Aim of the task
In the records below, find the line containing "ring tip: (407, 385)" and the line containing "pinky tip: (694, 393)"; please repeat exactly the lines from one to the other, both included, and nothing more.

Material for the task

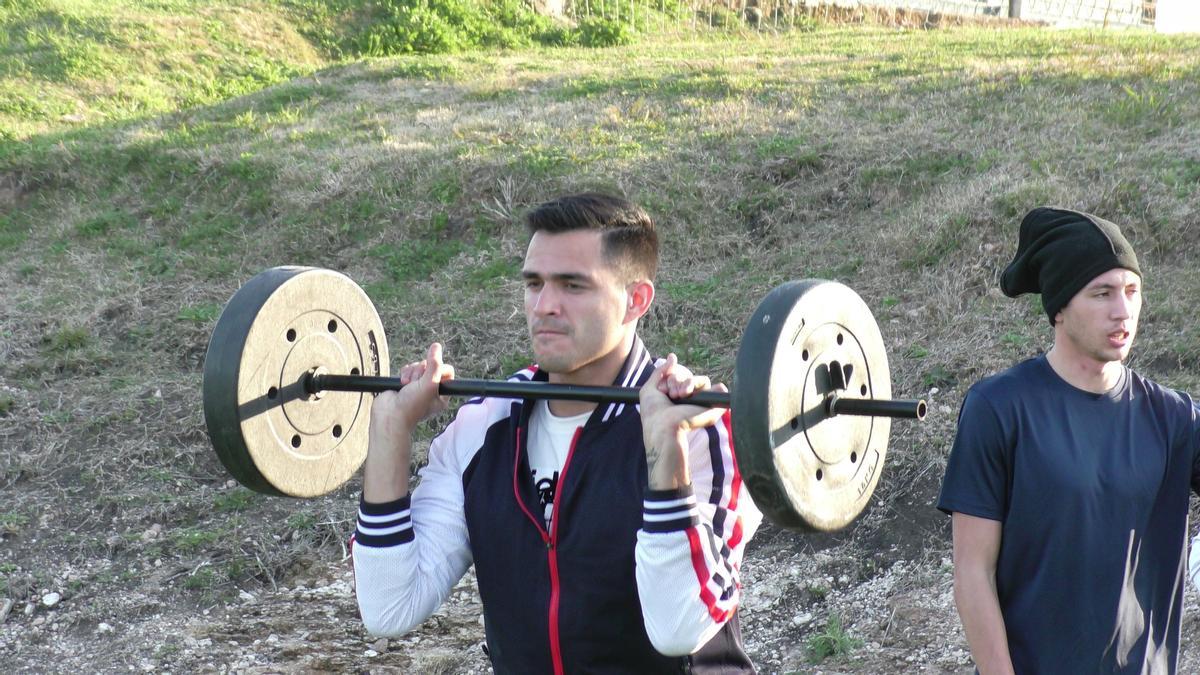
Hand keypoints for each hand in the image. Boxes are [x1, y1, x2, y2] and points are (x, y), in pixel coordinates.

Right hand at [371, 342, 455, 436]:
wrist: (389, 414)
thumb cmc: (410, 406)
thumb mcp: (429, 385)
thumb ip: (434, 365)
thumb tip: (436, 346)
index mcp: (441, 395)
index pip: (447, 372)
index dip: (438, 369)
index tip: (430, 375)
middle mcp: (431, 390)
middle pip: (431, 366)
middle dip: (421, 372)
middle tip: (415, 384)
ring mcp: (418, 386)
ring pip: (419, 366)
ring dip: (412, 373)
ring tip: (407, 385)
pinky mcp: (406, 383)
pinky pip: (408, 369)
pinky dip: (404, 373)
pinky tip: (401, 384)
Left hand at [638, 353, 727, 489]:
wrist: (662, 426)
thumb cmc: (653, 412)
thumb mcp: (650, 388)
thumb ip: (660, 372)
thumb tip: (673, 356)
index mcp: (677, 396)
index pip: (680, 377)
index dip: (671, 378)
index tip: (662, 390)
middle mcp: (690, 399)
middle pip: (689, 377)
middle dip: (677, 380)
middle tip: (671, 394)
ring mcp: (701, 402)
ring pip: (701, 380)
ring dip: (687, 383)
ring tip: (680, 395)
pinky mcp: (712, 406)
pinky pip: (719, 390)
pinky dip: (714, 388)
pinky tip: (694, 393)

==

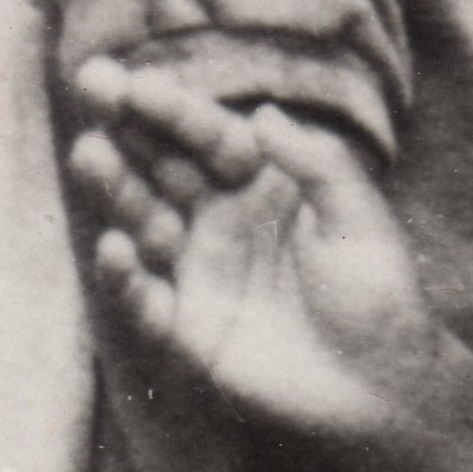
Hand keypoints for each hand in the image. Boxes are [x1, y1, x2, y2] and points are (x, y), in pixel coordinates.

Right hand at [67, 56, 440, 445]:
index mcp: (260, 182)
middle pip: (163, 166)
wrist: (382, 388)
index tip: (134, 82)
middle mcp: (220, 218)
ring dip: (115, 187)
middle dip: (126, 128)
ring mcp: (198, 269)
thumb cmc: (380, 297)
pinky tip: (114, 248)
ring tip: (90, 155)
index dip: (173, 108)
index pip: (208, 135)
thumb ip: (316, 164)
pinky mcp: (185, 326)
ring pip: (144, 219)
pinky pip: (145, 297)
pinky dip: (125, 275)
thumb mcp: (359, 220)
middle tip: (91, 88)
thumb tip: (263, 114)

---

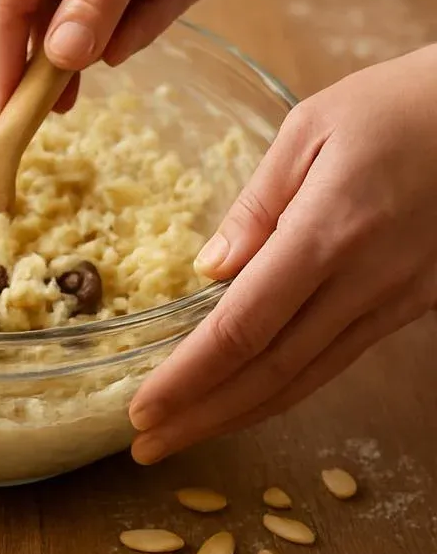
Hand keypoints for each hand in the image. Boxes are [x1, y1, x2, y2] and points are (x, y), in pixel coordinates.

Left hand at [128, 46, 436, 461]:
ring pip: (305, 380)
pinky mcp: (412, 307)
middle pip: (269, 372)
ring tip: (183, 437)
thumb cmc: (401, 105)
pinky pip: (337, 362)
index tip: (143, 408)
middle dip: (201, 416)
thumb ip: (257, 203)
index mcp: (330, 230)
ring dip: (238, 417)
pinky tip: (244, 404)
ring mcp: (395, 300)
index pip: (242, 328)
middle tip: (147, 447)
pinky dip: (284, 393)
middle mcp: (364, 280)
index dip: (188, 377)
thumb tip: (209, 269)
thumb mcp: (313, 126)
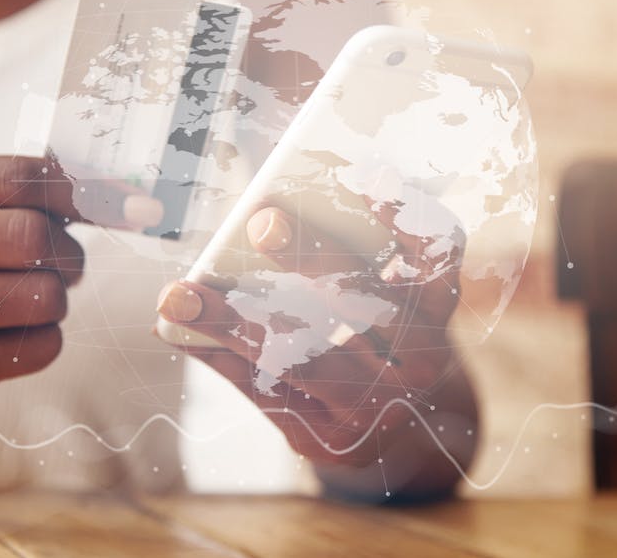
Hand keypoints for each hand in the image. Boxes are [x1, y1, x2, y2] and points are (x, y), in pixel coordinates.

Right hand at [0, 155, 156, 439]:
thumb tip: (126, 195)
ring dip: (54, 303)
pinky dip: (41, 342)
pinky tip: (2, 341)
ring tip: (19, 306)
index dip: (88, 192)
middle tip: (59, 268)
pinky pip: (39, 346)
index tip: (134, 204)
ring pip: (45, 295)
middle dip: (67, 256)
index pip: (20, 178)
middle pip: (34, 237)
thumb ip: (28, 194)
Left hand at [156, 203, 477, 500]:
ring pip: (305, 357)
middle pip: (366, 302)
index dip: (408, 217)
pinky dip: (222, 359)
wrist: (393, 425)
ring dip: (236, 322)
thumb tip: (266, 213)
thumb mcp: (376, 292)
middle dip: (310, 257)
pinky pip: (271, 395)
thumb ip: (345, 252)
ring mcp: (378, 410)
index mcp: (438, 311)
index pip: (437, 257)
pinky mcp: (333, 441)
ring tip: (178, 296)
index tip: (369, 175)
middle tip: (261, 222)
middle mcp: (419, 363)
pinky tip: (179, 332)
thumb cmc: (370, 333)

Output
ring tip: (407, 385)
pinky mcp: (406, 383)
pinky pip: (408, 369)
pinky dip: (404, 373)
pinky tip: (401, 384)
Left hand at [638, 353, 727, 489]:
wrist: (662, 426)
thumb cmc: (653, 412)
thumb mcp: (650, 388)
thumb ip: (660, 372)
thumb tip: (673, 356)
index mcp: (677, 396)
index pip: (680, 377)
index dip: (671, 378)
index tip: (662, 390)
middle mcp: (690, 399)
middle pip: (689, 377)
middle dip: (677, 380)
middle tip: (671, 394)
ring mcp: (701, 402)
ring pip: (701, 380)
ring dip: (687, 383)
ring tip: (680, 395)
pinky mcp: (712, 406)
pinky pip: (719, 390)
pinky dip: (714, 388)
pinky tip: (694, 393)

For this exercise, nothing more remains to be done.